■ Work instructions ■
Output the listing verbatim, leaving out every picture.

Top of Recorded data

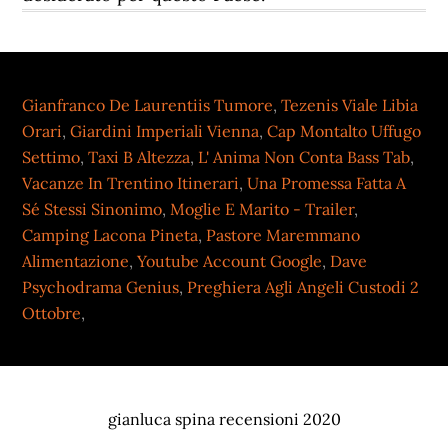
Gianfranco De Laurentiis Tumore
,
Tezenis Viale Libia
Orari
,
Giardini Imperiali Vienna
,
Cap Montalto Uffugo
Settimo
,
Taxi B Altezza
,
L' Anima Non Conta Bass Tab
,
Vacanze In Trentino Itinerari
,
Una Promessa Fatta A
Sé Stessi Sinonimo
,
Moglie E Marito - Trailer
,
Camping Lacona Pineta
,
Pastore Maremmano
Alimentazione
,
Youtube Account Google
,
Dave
Psychodrama Genius
,
Preghiera Agli Angeli Custodi 2
Ottobre
,
gianluca spina recensioni 2020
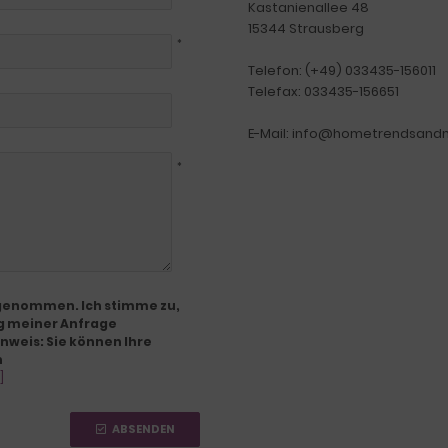
Kastanienallee 48
15344 Strausberg
*
Telefon: (+49) 033435-156011
Telefax: 033435-156651
E-Mail: info@hometrendsand
*
 genommen. Ich stimme zu,
g meiner Anfrage
nweis: Sie können Ihre
n
]
ABSENDEN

Bottom of Recorded data

■ Exercise solution ■
Gianfranco De Laurentiis Tumore
,
Tezenis Viale Libia
Orari
,
Giardini Imperiali Vienna
,
Cap Montalto Uffugo
Settimo
,
Taxi B Altezza
,
L' Anima Non Conta Bass Tab
,
Vacanze In Trentino Itinerari
,
Una Promessa Fatta A
Sé Stessi Sinonimo
,
Moglie E Marito - Trailer
,
Camping Lacona Pineta
,
Pastore Maremmano
Alimentazione
,
Youtube Account Google
,
Dave
Psychodrama Genius
,
Preghiera Agli Angeli Custodi 2
Ottobre
,
gianluca spina recensioni 2020
Kastanienallee 48
15344 Strausberg
*
Telefon: (+49) 033435-156011
Telefax: 033435-156651
E-Mail: info@hometrendsand
*
 genommen. Ich stimme zu,
g meiner Anfrage
nweis: Sie können Ihre
n
]
ABSENDEN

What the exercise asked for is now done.